Decision Date: June 07, 2004

 


 

[1] Concurrently with the initiation of this action, American Transit (on behalf of Toussaint and Mesamours) applied in federal court to vacate the default judgment on the ground that process was not properly served by Sartor.  After a traverse hearing, the District Court denied the motion, but the Court of Appeals for the Second Circuit vacated that decision and remanded to provide the District Court an opportunity to consider whether Sartor's process server exercised due diligence prior to using affix-and-mail service on Mesamours and whether Toussaint was properly served at Utica Taxi's place of business (see Sartor v Toussaint, 70 Fed Appx 11, 14 [2d Cir 2002]).  On remand, the District Court adhered to its original decision and refused to vacate the default judgment (see Sartor v Utica Taxi Ctr., 260 F Supp 2d 670, 672 [SDNY 2003]).

[2] Sartor's reliance on certain language in the insurance policy issued by American Transit is unavailing for a similar reason.  The policy provides that the insured's failure to comply with the notice conditions "shall not prejudice the right of any person other than the insured to recover hereunder."  Thus, the insured's dilatory conduct, standing alone, does not constitute an adequate basis for a disclaimer against the injured party precisely because the claimant personally may issue the required notice pursuant to section 3420 of the Insurance Law (see General Acc. Ins. Group v Cirucci, 46 NY2d at 863-864).  It is only in the event of noncompliance by both the insured and the injured claimant that the insurer may validly disclaim against the injured party. 

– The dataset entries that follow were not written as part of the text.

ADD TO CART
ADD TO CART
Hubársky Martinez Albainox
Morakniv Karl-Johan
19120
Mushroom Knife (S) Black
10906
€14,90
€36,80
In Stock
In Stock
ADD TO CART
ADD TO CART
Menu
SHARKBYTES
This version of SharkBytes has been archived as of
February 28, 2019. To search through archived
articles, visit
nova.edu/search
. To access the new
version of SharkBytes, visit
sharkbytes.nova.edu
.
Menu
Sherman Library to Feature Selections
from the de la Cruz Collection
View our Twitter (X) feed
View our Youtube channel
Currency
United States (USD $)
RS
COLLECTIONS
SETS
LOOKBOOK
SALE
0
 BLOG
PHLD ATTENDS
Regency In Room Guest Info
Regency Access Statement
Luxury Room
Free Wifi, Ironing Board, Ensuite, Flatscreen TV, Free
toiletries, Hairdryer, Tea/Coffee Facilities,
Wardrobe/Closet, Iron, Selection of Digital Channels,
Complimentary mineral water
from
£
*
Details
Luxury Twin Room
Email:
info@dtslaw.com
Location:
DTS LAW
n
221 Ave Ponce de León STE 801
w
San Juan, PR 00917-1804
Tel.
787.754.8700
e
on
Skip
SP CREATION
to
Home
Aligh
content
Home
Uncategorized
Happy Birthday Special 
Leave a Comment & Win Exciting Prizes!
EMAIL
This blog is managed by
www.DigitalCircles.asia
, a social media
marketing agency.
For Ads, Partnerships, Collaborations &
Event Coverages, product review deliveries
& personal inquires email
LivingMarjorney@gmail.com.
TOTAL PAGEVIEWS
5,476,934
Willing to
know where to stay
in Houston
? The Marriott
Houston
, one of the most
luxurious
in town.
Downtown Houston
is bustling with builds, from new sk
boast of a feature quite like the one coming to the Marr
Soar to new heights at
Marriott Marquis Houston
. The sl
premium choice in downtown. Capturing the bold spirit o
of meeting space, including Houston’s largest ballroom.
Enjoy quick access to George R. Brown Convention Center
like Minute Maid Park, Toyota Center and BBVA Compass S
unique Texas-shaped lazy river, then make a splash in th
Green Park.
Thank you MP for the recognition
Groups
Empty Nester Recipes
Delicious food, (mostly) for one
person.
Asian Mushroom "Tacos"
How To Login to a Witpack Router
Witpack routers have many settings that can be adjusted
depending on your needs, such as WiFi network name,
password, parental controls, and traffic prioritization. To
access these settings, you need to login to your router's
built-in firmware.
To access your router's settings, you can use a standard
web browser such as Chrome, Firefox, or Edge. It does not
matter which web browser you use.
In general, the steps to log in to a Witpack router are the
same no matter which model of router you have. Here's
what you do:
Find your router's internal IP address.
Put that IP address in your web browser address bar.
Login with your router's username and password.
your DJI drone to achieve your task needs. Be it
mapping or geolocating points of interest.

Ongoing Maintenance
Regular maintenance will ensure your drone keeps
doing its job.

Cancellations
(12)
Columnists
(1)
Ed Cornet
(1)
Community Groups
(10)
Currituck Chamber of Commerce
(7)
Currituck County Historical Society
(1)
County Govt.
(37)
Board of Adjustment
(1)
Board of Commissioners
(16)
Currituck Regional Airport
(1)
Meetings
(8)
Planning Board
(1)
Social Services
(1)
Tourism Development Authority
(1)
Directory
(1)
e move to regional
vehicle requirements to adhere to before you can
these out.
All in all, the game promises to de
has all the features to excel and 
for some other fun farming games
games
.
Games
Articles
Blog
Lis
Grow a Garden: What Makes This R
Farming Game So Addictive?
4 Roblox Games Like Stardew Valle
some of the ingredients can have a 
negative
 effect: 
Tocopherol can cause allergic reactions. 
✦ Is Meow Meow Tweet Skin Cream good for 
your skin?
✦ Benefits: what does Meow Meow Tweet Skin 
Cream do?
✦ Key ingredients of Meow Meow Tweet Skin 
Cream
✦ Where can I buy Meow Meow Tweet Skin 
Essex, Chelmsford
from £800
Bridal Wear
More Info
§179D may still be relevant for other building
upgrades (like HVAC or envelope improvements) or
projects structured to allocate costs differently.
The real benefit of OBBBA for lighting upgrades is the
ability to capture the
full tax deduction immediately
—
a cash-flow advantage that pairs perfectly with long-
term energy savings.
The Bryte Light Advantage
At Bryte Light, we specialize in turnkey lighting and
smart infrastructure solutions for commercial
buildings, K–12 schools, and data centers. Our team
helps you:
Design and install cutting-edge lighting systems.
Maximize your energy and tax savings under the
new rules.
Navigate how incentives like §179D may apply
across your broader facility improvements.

[3] Paragraph 1 of the policy provides that American Transit "agrees to pay any sums which the insured may become obligated to pay by reason of the liability imposed by law upon the Insured for damages . . . resulting from the ownership, operation, maintenance, use or defective construction of the motor vehicle[] described in the Declaration."  This agreement, of course, is premised on American Transit being notified about the occurrence of an accident and the commencement of any litigation, as well as other conditions.

[4] Sartor's reliance on our decision in Pierre v Providence Washington Ins. Co. (99 NY2d 222 [2002]) is misplaced.  The issue in that case was whether the driver of a tractor-trailer or the company for whom he worked qualified as an "insured" under a federally-mandated endorsement known as the MCS-90.  And, unlike the facts of this case, the parties in Pierre "agree[d] that the endorsement modifie[d] the terms of the [insurance] policy by excusing any conditions or limitations, including the notice of accident condition on which Providence disclaimed" (id. at 230).

[5] The requirement that taxicab owners file proof of insurance or other security derives from section 282-b of the former Highway Law (L 1922, ch 612), which was recodified as section 17 of the Vehicle and Traffic Law (L 1940, ch 646) before being placed into its current location in article 8 of the Vehicle and Traffic Law (L 1955, ch 775).